Try, each Monday for several weeks, to sit down with your child and his checklist and have him tell you what each task on there means and what done looks like. By listening rather than always being the one talking (and perhaps not being heard), we will more quickly come to the root of our miscommunication.
However, we should assume miscommunication and misunderstanding rather than rebellion and disobedience first. We need to try to keep the conversation cheerful and positive, rather than putting our kids on the defensive all the time. That is not a good posture for learning. Disobedience isn’t, either, but we’ll be ahead if we can short-circuit a confrontation by saying, “Oh, you must have forgotten! Piano practice includes scales. Go do them now.”
4. A checklist bestows ownership.
At first this might seem contradictory to the first and second points, but it’s not.
If we give our kids a checklist, we have to allow them some say in how they use it. If we do want them to grow toward being self-directed, then we need to let them have some say in the order they do their work, in how they mark things off, in whether or not they doodle on their list.
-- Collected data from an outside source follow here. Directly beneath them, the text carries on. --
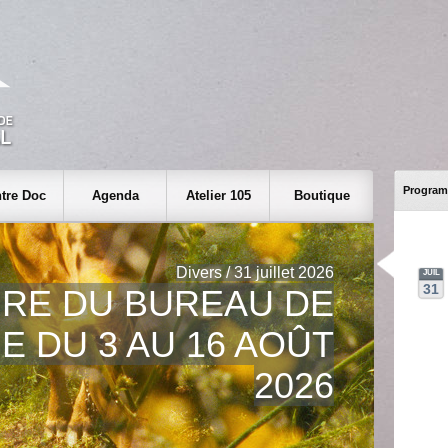
Program
tre Doc
Agenda
Atelier 105
Boutique
Divers / 31 juillet 2026
JUIL
31
RE DU BUREAU DE
E DU 3 AU 16 AOÛT
2026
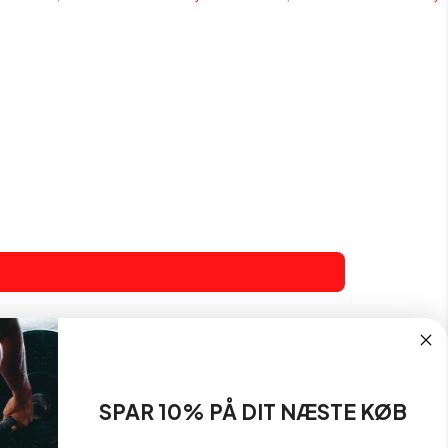
SPAR 10% PÅ DIT NÆSTE KØB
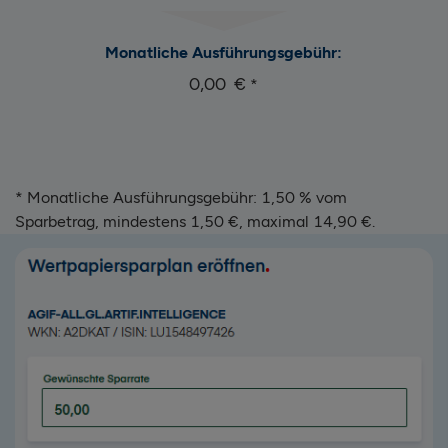
Monatliche Ausführungsgebühr:
0,00
*
* Monatliche Ausführungsgebühr: 1,50 % vom
Sparbetrag, mindestens 1,50 €, maximal 14,90 €.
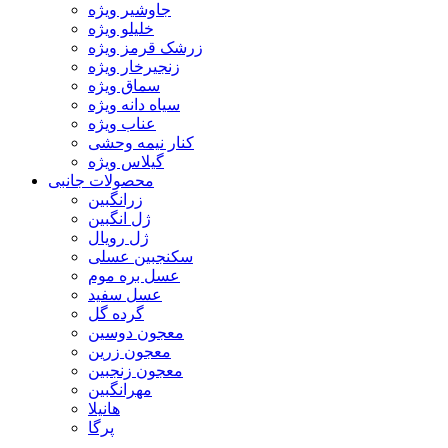
جاوشیر ویژه
خلیلو ویژه
زرشک قرمز ویژه
زنجیرخار ویژه
سماق ویژه
سیاه دانه ویژه
عناب ویژه
کنار نیمه وحشی
گیلاس ویژه
محصولات جانبی
زرانگبین
ژل انگبین
ژل رویال
سکنجبین عسلی
عسل بره موم
عسل سفید
گرده گل
معجون دوسین
معجون زرین
معجون زنجبین
مهرانگبین
هانیلا
پرگا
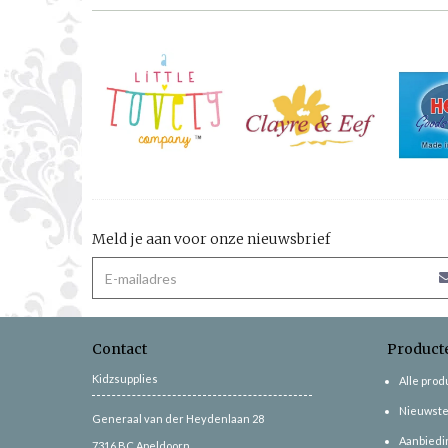
Meld je aan voor onze nieuwsbrief
Contact
Product
Kidzsupplies
Alle pro
Nieuwste
Generaal van der Heydenlaan 28
Aanbiedi
7316 BC
Apeldoorn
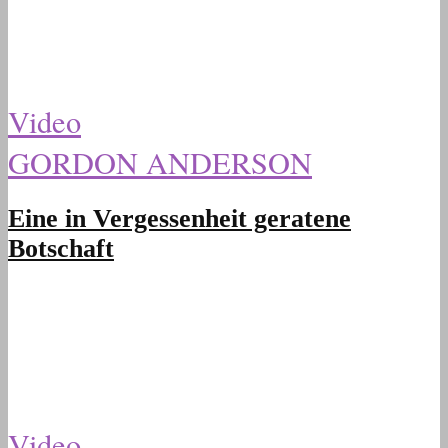
Video
GORDON ANDERSON
Eine in Vergessenheit geratene
Botschaft
Video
We want them to have ownership of their learning, and that begins with baby steps and with missteps. Let them learn first-hand that it really is better to do math first by putting it off to the end. Add exercise or something physical to their list so they can learn to recover from strenuous mental work with fresh air and physical work.
5. A checklist is only a tool, not the point.
What we all must remember as we print off and hand off the checklist is that checking off boxes is never the point.
With the checklists, they are learning to follow instructions, learning to do the next thing without prompting – and it takes time and practice to learn those things. And, of course, with the items on the checklist, the point isn’t simply to cross them off, but to learn and practice them as well, whether it be writing or typing or piano or reading or anything else.
So remember that the checklist is a small tool the children are learning. If it becomes a stumbling block, it’d be better to throw it out that trip them up. There’s plenty of time to learn how to check boxes. What matters most is learning the skills and gaining the knowledge that the checklists point to.
Let them use checklists as a tool for self-direction as much as possible, rather than a tool of mom’s micromanagement.